TASK DETAILS
Please copy every line of text in the items below, character for character, and leave the pictures out of your answer.

-- Opening Marker --

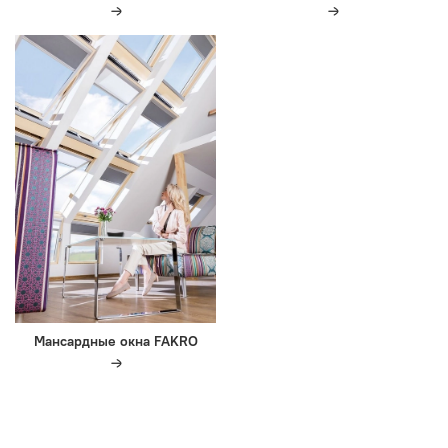
Мансардные окна FAKRO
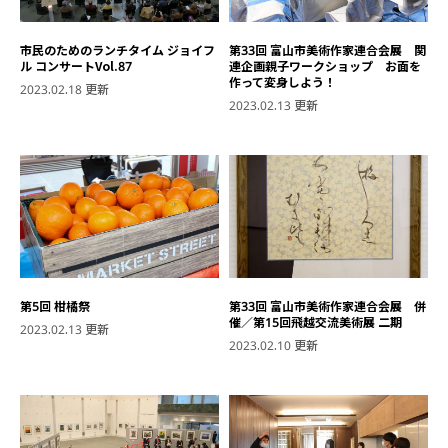
市民のためのランチタイム ジョイフ
第33回 富山市美術作家連合会展 関
ル コンサートVol.87
連企画親子ワークショップ お面を
作って変身しよう！
2023.02.18 更新
2023.02.13 更新
第5回 柑橘祭
第33回 富山市美術作家連合会展 併
催／第15回飛越交流美術展 二期
2023.02.13 更新
2023.02.10 更新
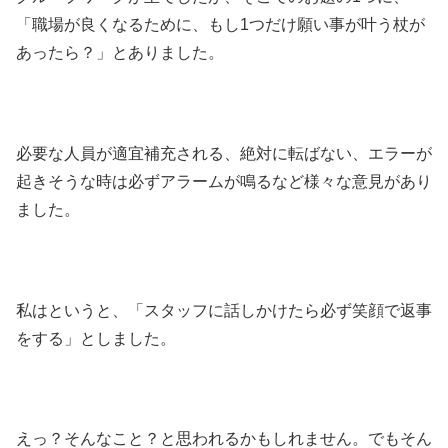
「職場が良くなるために、もし1つだけ願い事が叶う杖が
あったら？」とありました。
必要な人員が適宜補充される、絶対に転ばない、エラーが
起きそうな時は必ずアラームが鳴るなど様々な意見があり
ました。
私はというと、「スタッフに話しかけたら必ず笑顔で返事
をする」としました。
えっ？そんなこと？と思われるかもしれません。でもそん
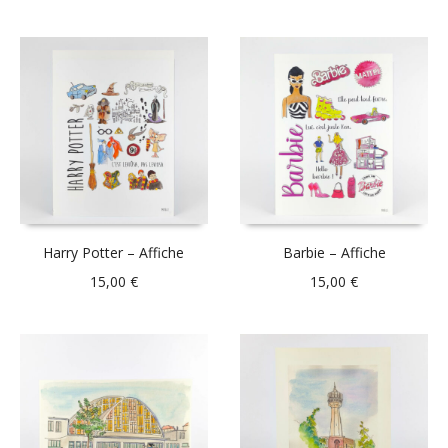
Harry Potter – Affiche
Barbie – Affiche
15,00
€
15,00
€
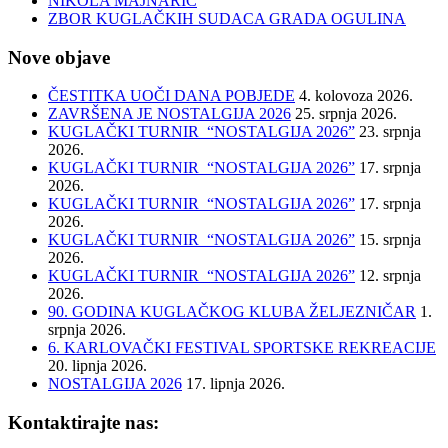
NIKOLA MAJNARIĆ
ZBOR KUGLAČKIH SUDACA GRADA OGULINA
Nove objave
ČESTITKA UOČI DANA POBJEDE
4. kolovoza 2026.
ZAVRŠENA JE NOSTALGIJA 2026
25. srpnja 2026.
KUGLAČKI TURNIR “NOSTALGIJA 2026”
23. srpnja
2026.
KUGLAČKI TURNIR “NOSTALGIJA 2026”
17. srpnja
2026.
KUGLAČKI TURNIR “NOSTALGIJA 2026”
17. srpnja
2026.
KUGLAČKI TURNIR “NOSTALGIJA 2026”
15. srpnja
2026.
KUGLAČKI TURNIR “NOSTALGIJA 2026”
12. srpnja
2026.
90. GODINA KUGLAČKOG KLUBA ŽELJEZNIČAR
1.
srpnja 2026.
6. KARLOVAČKI FESTIVAL SPORTSKE REKREACIJE
20. lipnja 2026.
NOSTALGIJA 2026
17. lipnja 2026.
Kontaktirajte nas:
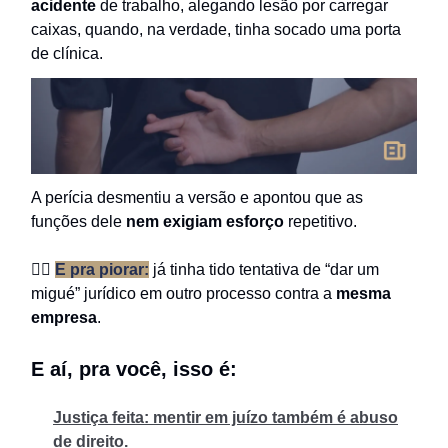
acidente
de trabalho, alegando lesão por carregar
caixas, quando, na verdade, tinha socado uma porta
de clínica.
A perícia desmentiu a versão e apontou que as
funções dele
nem exigiam esforço
repetitivo.
👉🏻
E pra piorar:
já tinha tido tentativa de “dar um
migué” jurídico em outro processo contra a
mesma
empresa
.
E aí, pra você, isso é:
Justiça feita: mentir em juízo também é abuso
de direito.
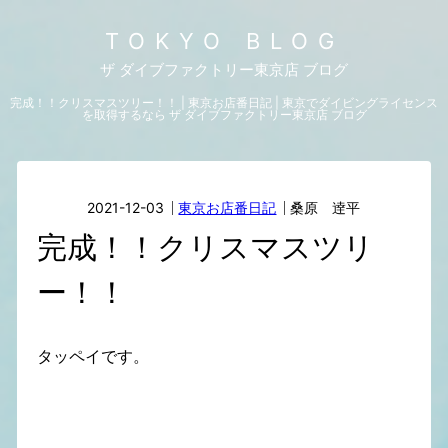
TOKYO BLOG
ザ ダイブファクトリー東京店 ブログ
完成！！クリスマスツリー！！ | 東京お店番日記 | 東京でダイビングライセンス
を取得するなら ザ ダイブファクトリー東京店 ブログ
2021-12-03
東京お店番日記
桑原 逹平
完成！！クリスマスツリ
ー！！
⁠⁠⁠⁠⁠⁠⁠タッペイです。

-- Closing Marker --

TASK OUTPUT
Мансардные окна FAKRO
市民のためのランチタイム ジョイフ
第33回 富山市美術作家連合会展 関
ル コンサートVol.87
連企画親子ワークショップ お面を
作って変身しよう！
2023.02.18 更新
2023.02.13 更新
第5回 柑橘祭
第33回 富山市美術作家連合会展 併
催／第15回飛越交流美術展 二期
2023.02.13 更新
2023.02.10 更新
「職場が良くなるために、もし1つだけ願い事が叶う杖が
あったら？」とありました。
必要な人員が適宜補充される、絶対に転ばない、エラーが
起きそうな時は必ずアラームが鳴るなど様々な意見があり
ました。
私はというと、「スタッフに話しかけたら必ず笑顔で返事
をする」としました。
えっ？そんなこと？と思われるかもしれません。でもそん
Harry Potter – Affiche
Barbie – Affiche
15,00
€
15,00
€
NIKOLA MAJNARIĆ
ZBOR KUGLAČKIH SUDACA GRADA OGULINA
Nove objave
ČESTITKA UOČI DANA POBJEDE
4. kolovoza 2026.
ZAVRŠENA JE NOSTALGIJA 2026
25. srpnja 2026.
KUGLAČKI TURNIR “NOSTALGIJA 2026”
23. srpnja
2026.
KUGLAČKI TURNIR “NOSTALGIJA 2026”
17. srpnja
2026.
KUGLAČKI TURNIR “NOSTALGIJA 2026”
17. srpnja
2026.
KUGLAČKI TURNIR “NOSTALGIJA 2026”
15. srpnja
2026.
KUGLAČKI TURNIR “NOSTALGIJA 2026”
12. srpnja
2026.
90. GODINA KUGLAČKOG KLUBA ŽELJEZNIČAR
1.
srpnja 2026.
6. KARLOVAČKI FESTIVAL SPORTSKE REKREACIJE
20. lipnja 2026.
NOSTALGIJA 2026
17. lipnja 2026.
Kontaktirajte nas:
acidente
de trabalho, alegando lesão por carregar
caixas, quando, na verdade, tinha socado uma porta
de clínica.
A perícia desmentiu a versão e apontou que as
funções dele
nem exigiam esforço
repetitivo.
👉🏻
E pra piorar:
já tinha tido tentativa de “dar um
migué” jurídico em outro processo contra a
mesma
empresa
.
E aí, pra você, isso é:
Justiça feita: mentir em juízo também é abuso
de direito.
TOKYO BLOG
ザ ダイブファクトリー東京店 ブログ
完成！！クリスマスツリー！！ | 東京お店番日記 | 東京でダイビングライセンス
を取得するなら ザ ダイブファクトリー東京店 ブログ
2021-12-03
東京お店番日記
桑原 逹平
完成！！クリスマスツリ
ー！！
⁠⁠⁠⁠⁠⁠⁠タッペイです。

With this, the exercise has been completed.